* WHAT TO PRODUCE
Your task is to copy every line below that contains the word "further".

Saved entries

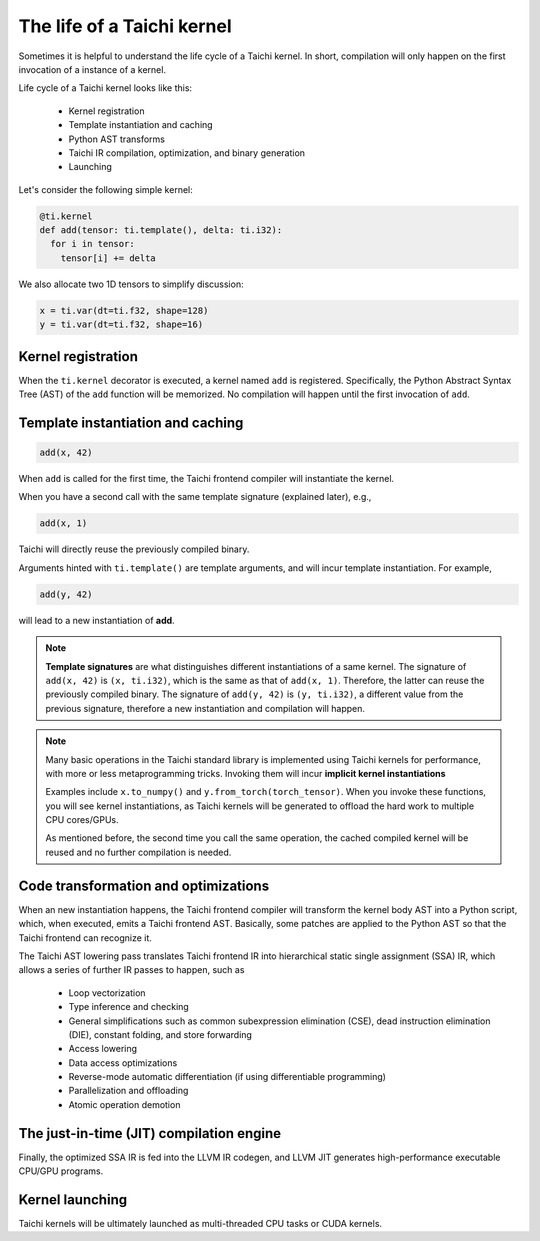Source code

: The life of a Taichi kernel
===============================================

Sometimes it is helpful to understand the life cycle of a Taichi kernel. In short, compilation will only happen on the first invocation of a instance of a kernel.

Life cycle of a Taichi kernel looks like this:

 - Kernel registration
 - Template instantiation and caching
 - Python AST transforms
 - Taichi IR compilation, optimization, and binary generation
 - Launching

Let's consider the following simple kernel:

.. code-block:: python

  @ti.kernel
  def add(tensor: ti.template(), delta: ti.i32):
    for i in tensor:
      tensor[i] += delta


We also allocate two 1D tensors to simplify discussion:

.. code-block:: python

  x = ti.var(dt=ti.f32, shape=128)
  y = ti.var(dt=ti.f32, shape=16)


Kernel registration
---------------------------------------
When the ``ti.kernel`` decorator is executed, a kernel named ``add`` is registered. Specifically, the
Python Abstract Syntax Tree (AST) of the ``add`` function will be memorized.
No compilation will happen until the first invocation of ``add``.


Template instantiation and caching
---------------------------------------

.. code-block:: python

  add(x, 42)

When ``add`` is called for the first time, the Taichi frontend compiler will instantiate the kernel.

When you have a second call with the same template signature (explained later), e.g.,

.. code-block:: python

  add(x, 1)

Taichi will directly reuse the previously compiled binary.

Arguments hinted with ``ti.template()`` are template arguments, and will incur template instantiation. For example,

.. code-block:: python

  add(y, 42)

will lead to a new instantiation of **add**.

.. note::
  **Template signatures** are what distinguishes different instantiations of a same kernel.
  The signature of ``add(x, 42)`` is ``(x, ti.i32)``, which is the same as that of ``add(x, 1)``. Therefore, the latter can reuse the previously compiled binary.
  The signature of ``add(y, 42)`` is ``(y, ti.i32)``, a different value from the previous signature, therefore a new instantiation and compilation will happen.

.. note::

  Many basic operations in the Taichi standard library is implemented using Taichi kernels for performance,
  with more or less metaprogramming tricks. Invoking them will incur **implicit kernel instantiations**

  Examples include ``x.to_numpy()`` and ``y.from_torch(torch_tensor)``. When you invoke these functions,
  you will see kernel instantiations, as Taichi kernels will be generated to offload the hard work to multiple CPU cores/GPUs.

  As mentioned before, the second time you call the same operation, the cached compiled kernel will be reused and no further compilation is needed.

Code transformation and optimizations
---------------------------------------

When an new instantiation happens, the Taichi frontend compiler will transform the kernel body AST
into a Python script, which, when executed, emits a Taichi frontend AST.
Basically, some patches are applied to the Python AST so that the Taichi frontend can recognize it.

The Taichi AST lowering pass translates Taichi frontend IR into hierarchical static single assignment (SSA) IR,
which allows a series of further IR passes to happen, such as

 - Loop vectorization
 - Type inference and checking
 - General simplifications such as common subexpression elimination (CSE), dead instruction elimination (DIE), constant folding, and store forwarding
 - Access lowering
 - Data access optimizations
 - Reverse-mode automatic differentiation (if using differentiable programming)
 - Parallelization and offloading
 - Atomic operation demotion

The just-in-time (JIT) compilation engine
---------------------------------------

Finally, the optimized SSA IR is fed into the LLVM IR codegen, and LLVM JIT generates high-performance executable CPU/GPU programs.

Kernel launching
----------------

Taichi kernels will be ultimately launched as multi-threaded CPU tasks or CUDA kernels.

* COMPLETED EXERCISE
  As mentioned before, the second time you call the same operation, the cached compiled kernel will be reused and no further compilation is needed.
which allows a series of further IR passes to happen, such as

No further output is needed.